I'm proud of what I've accomplished: I cleared my Santa Fe cabinet, my night table's drawers, and two rows of shelves....and I found my gold chain that I've been missing since New Year's Eve (from my Dad's mum), as well as filled up all the darn raffle stubs! Woot! Go, me! Next--to sort the pictures I found, go down memory lane while I'm at it.
I finally went to my ENT. Ugh, sinusitis and middle ear infection, congested nasal passageways and irritated eustachean tube from the darn construction next door going on since frickin' OCTOBER. (Maybe that's why I've been having difficulties with balance lately, getting dizzy so easily, too. Now I've been prescribed with a heady cocktail of antibiotics and steroids. Whoop-de-doo. Who am I kidding: I hate having to take drugs.) They said they'd finish by December, but now they push it to March. What the heck. So we have to suffer--from the dust, and the rats and roaches. Eeeeew. Because of them, I...had to....kill a *gulp* roach. Eeeeeeek. I hated it: gave me the willies and the heebiejeebies. Oh and the way it splatted sickly against my slipper? Holy hell. I washed my legs, my neck, my hands, my arms, the inside of my elbows. Oh grossgrossgrossGROSS. (NOT VEGAN!) Of course, the slipper had to be scrubbed to high heavens. Then one of our helpers killed this humongous rat today. Eeeeeek.So please God, let them be finished SOON.

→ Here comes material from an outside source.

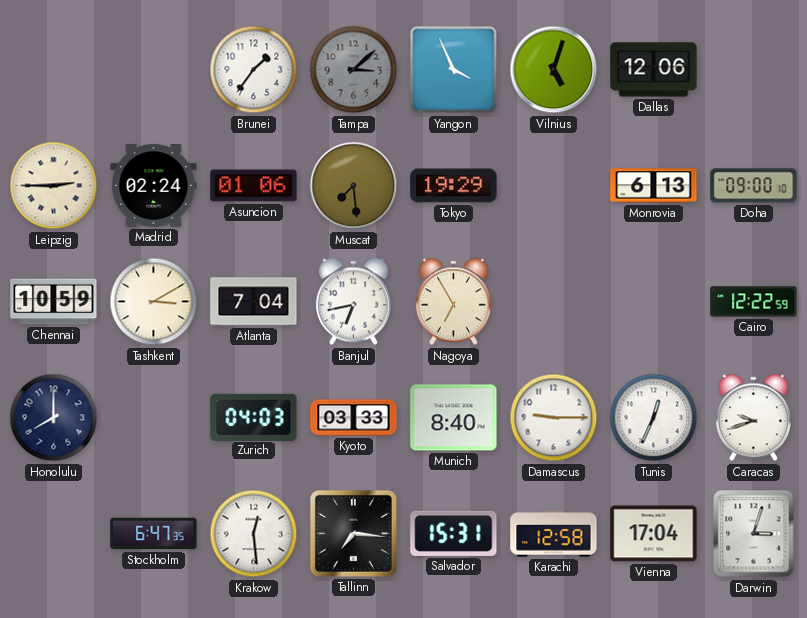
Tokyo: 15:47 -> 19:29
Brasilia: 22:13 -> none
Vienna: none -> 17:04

This much time on my hands gives me ample rest, but also ample time to endlessly loop thoughts--some useless and irrational. Yet another of the kind is bothering me yet again. To contact or not to contact? That is the question. I've been missing D again--not as bad, but still there, wondering how D is, etc. I admit I still fantasize a bit if we were together, but heck, practicality comes crashing in and the worrywart part of me acknowledges it would be a very difficult road to take--my parents potentially disowning me, and having to prove myself time and again in the workforce, having no one else to really provide for me, no secure, legal future with D, no medical benefits, etc. So that part of me tells me to run like hell in the opposite direction....but I still miss D and would like to be friends again. I just worry D might want more, again...and if I do, too.
I've also been trying to rekindle old relationships--those I set aside, forgetting how much I treasured them. Perhaps there are second chances; perhaps it's still not too late.
With the time on my hands, which my folks will hopefully not harass me about, I'm hoping to be strong enough to fly away soon--and be accepted with no trouble. oh Lord, please may it be. As F says, "Teh-REE-sa! You have to be stuh-RONG!" Indeed. Hope against hope, I must.